#### EXTRAIT FOURNI ####

Au début de la Seconde Guerre mondiale en septembre 1939, environ 1,6 million d'enfants juifs vivaient dans les territoires que les forces allemandes et leurs alliés allaient occuper. À la fin du conflit européen en mai 1945, plus d'un million, voire peut-être jusqu'à 1,5 million d'entre eux, victimes visées par un programme de génocide bien calculé, avaient péri.

Comme l'écrivit l'historien du ghetto Emanuel Ringelblum en 1942 :

« Même dans les temps les plus barbares, une étincelle luisait dans les cœurs les plus durs, et les enfants étaient épargnés. Tout autre est la Bête hitlérienne. Elle dévore ceux qui nous sont le plus chers, ceux qui sont le plus dignes de pitié – nos enfants innocents. » (version française de Léon Poliakov, Paris : R. Laffont, 1993)

La libération de la tyrannie nazie ne marqua pas la fin des souffrances pour les quelques enfants juifs qui survécurent à la Shoah. Nombre d'entre eux devaient affronter un avenir sans parents, grands-parents, frères et sœurs.

#### SUPPORTS FOURNIS ####

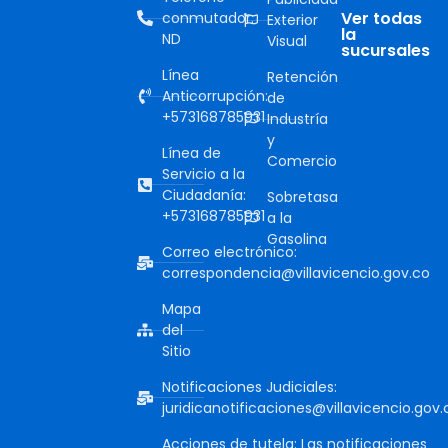
Ver todas
conmutador:
Exterior
la
ND
Visual
sucursales
Línea
Retención
Anticorrupción:
de
+573168785931
Industría
y
Línea de
Comercio
Servicio a la
Ciudadanía:
Sobretasa
+573168785931
a la
Gasolina
Correo electrónico:
correspondencia@villavicencio.gov.co
Mapa
del
Sitio
Notificaciones Judiciales:
juridicanotificaciones@villavicencio.gov.
Acciones de tutela: Las notificaciones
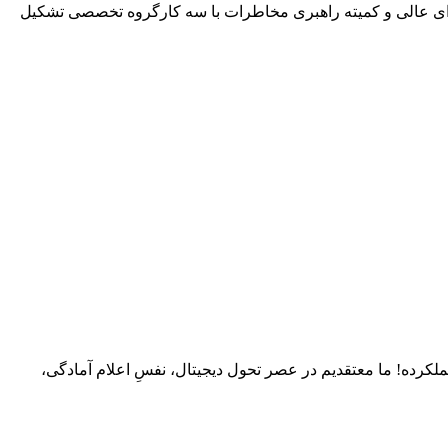
ین کنیم. برای مدیریت مخاطرات، یک شورای عالی و کمیته راهبری مخاطرات با سه کارگروه تخصصی تشکیل
لکرده! ما معتقدیم در عصر تحول دیجیتال، نفسِ اعلام آمادگی،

####

> CONSIGNE
Pouvez-vous recopier le passage du texte sur les enfants juifs et la Shoah, depuis « Au début de » jusqu'à « R. Laffont, 1993) » inclus ?

> RÉPONSE
Au début de la Seconde Guerre mondiale en septembre 1939, environ 1,6 million d'enfants juifs vivaient dans les territoires que les forces allemandes et leurs alliés allaient occuper. À la fin du conflit européen en mai 1945, plus d'un million, voire peut-être jusqu'à 1,5 million d'entre eux, victimes visées par un programme de génocide bien calculé, avaient péri.

Comme l'écrivit l'historien du ghetto Emanuel Ringelblum en 1942 :

« Même dans les temps les plus barbares, une étincelle luisait dans les cœurs les plus durs, et les enfants étaient épargnés. Tout autre est la Bête hitlérienne. Elle dévore ceux qui nous sont le plus chers, ceux qui sont le plus dignes de pitié – nos enfants innocents. » (version française de Léon Poliakov, Paris : R. Laffont, 1993)